Transcribe every line of the entries below with no changes to wording, spelling, or punctuation.

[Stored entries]
--- start ---

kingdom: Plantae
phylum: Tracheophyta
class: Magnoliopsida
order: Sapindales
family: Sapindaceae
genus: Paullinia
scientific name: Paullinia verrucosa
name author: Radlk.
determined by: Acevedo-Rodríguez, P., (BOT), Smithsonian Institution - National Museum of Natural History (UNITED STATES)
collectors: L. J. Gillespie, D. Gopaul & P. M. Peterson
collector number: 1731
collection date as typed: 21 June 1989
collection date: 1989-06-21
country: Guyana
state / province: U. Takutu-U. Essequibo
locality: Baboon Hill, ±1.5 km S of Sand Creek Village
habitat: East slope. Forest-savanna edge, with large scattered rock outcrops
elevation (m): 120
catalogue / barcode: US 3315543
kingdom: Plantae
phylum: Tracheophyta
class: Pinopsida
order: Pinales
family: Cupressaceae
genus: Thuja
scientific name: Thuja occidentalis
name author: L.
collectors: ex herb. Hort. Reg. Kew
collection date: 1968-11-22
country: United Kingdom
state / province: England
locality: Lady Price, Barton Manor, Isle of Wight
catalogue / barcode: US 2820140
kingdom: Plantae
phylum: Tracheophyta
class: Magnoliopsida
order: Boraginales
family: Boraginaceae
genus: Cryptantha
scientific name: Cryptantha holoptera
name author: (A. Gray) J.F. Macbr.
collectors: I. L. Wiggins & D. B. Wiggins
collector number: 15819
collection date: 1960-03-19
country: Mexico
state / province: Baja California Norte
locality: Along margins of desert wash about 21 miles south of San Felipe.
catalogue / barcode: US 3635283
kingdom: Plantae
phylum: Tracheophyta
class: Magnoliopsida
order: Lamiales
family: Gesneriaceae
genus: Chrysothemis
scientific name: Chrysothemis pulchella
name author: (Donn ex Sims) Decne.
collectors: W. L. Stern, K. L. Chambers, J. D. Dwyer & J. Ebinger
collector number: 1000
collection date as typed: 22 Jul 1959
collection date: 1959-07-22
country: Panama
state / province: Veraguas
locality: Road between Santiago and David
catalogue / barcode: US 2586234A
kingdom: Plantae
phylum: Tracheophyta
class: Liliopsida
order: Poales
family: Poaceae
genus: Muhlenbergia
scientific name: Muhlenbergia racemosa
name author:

--- end ---

**SOLUTION FOR THIS PROBLEM:**
kingdom: Plantae
phylum: Tracheophyta
class: Magnoliopsida
order: Sapindales
family: Sapindaceae
genus: Paullinia
scientific name: Paullinia verrucosa
name author: Radlk.
determined by: Acevedo-Rodríguez, P., (BOT), Smithsonian Institution - National Museum of Natural History (UNITED STATES)
collectors: L. J. Gillespie, D. Gopaul & P. M. Peterson
collector number: 1731
collection date as typed: 21 June 1989
collection date: 1989-06-21
country: Guyana
state / province: U. Takutu-U. Essequibo
locality: Baboon Hill, ±1.5 km S of Sand Creek Village
habitat: East slope. Forest-savanna edge, with large scattered rock outcrops
elevation (m): 120
catalogue / barcode: US 3315543
kingdom: Plantae
phylum: Tracheophyta
class: Pinopsida
order: Pinales
family: Cupressaceae
genus: Thuja
scientific name: Thuja occidentalis
name author: L.
collectors: ex herb. Hort. Reg. Kew
collection date: 1968-11-22
country: United Kingdom
state / province: England
locality: Lady Price, Barton Manor, Isle of Wight
catalogue / barcode: US 2820140
kingdom: Plantae
phylum: Tracheophyta
class: Magnoliopsida
order: Boraginales
family: Boraginaceae
genus: Cryptantha
scientific name: Cryptantha holoptera
name author: (A. Gray) J.F. Macbr.
collectors: I. L. Wiggins & D. B. Wiggins
collector number: 15819
collection date: 1960-03-19
country: Mexico
state / province: Baja California Norte
locality: Along margins of desert wash about 21 miles south of San Felipe.
catalogue / barcode: US 3635283
kingdom: Plantae
phylum: Tracheophyta
class: Magnoliopsida
order: Lamiales
family: Gesneriaceae
genus: Chrysothemis
scientific name: Chrysothemis pulchella
name author: (Donn ex Sims) Decne.
collectors: W. L. Stern, K. L. Chambers, J. D. Dwyer & J. Ebinger
collector number: 1000
collection date as typed: 22 Jul 1959
collection date: 1959-07-22
country: Panama
state / province: Veraguas
locality: Road between Santiago and David
catalogue / barcode: US 2586234A
kingdom: Plantae
phylum: Tracheophyta
class: Liliopsida
order: Poales
family: Poaceae
genus: Muhlenbergia
scientific name: Muhlenbergia racemosa
name author:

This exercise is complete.